An organisational culture that encourages staff to resist the pressure to be ‘always on’ can help them to be happier and more productive, the annual conference of our Division of Occupational Psychology was told today.

Business psychologists Nikhita Blackburn and Helen Rayner presented research suggesting that people who were ‘always on’ tend to be more engaged at work, but also report more stress and a poorer work-life balance.

The psychologists’ study examined factors that influence how people use technology. A total of 1116 workers completed the Myers-Briggs Type Indicator assessment that measures four aspects of personality, including whether people have an extraverted or introverted approach to life.

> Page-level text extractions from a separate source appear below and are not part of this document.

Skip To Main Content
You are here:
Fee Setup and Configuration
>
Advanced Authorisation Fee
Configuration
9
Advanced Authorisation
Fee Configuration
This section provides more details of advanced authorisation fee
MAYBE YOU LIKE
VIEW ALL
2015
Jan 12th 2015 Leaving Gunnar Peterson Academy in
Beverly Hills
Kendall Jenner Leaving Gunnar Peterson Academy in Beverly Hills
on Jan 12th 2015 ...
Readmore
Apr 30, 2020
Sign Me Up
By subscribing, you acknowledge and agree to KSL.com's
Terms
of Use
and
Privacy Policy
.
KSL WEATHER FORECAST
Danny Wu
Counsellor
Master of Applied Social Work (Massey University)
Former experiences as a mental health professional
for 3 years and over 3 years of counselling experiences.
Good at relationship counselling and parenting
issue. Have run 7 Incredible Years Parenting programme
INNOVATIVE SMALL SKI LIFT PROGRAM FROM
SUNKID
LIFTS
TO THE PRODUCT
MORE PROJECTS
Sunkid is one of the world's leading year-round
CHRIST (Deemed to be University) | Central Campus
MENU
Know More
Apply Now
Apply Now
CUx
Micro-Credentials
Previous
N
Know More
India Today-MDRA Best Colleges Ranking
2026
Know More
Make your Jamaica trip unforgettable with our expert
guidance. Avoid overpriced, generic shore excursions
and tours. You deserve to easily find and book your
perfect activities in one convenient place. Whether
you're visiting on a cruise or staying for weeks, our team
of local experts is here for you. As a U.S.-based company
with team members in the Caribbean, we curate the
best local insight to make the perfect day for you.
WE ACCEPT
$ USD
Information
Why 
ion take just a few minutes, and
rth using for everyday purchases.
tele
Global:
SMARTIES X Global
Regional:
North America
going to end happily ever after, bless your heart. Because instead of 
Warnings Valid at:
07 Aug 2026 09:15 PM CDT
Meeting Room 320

Participants also answered questions on the advantages and disadvantages of being always connected, as well as behaviours like compulsive checking of mobile phones, the ability to switch off, and distraction caused by phone use. Their levels of job satisfaction, work-related stress and work-life conflict were also assessed.

The psychologists found that 28 per cent of respondents found it difficult to switch off mentally, 26 per cent reported interference with their personal life and 20 per cent mental exhaustion. Organisations that allowed employees to switch off after work had a positive impact on their wellbeing.

They also found that people who had an Introversion preference, Sensing preference (those who are practical and factual) or Judging preference (those who deal with the world in a more structured way) had a greater desire to keep home and work separate. The latter two personalities also found it difficult to switch off.

Nikhita Blackburn said:

“Technology has revolutionised how we communicate and how we manage our work and personal life and people can feel under pressure to be available for work-related communication at all times. This is unlikely to suit every personality.”

 “In the short term, people who are more engaged in their job may be tempted to be always on, but this may impair wellbeing and job performance over the longer term.

“Organisations might consider helping their staff recognise the ‘sweet spot’ between using technology to increase engagement and becoming a slave to it, as well as setting clear expectations about technology use outside work.”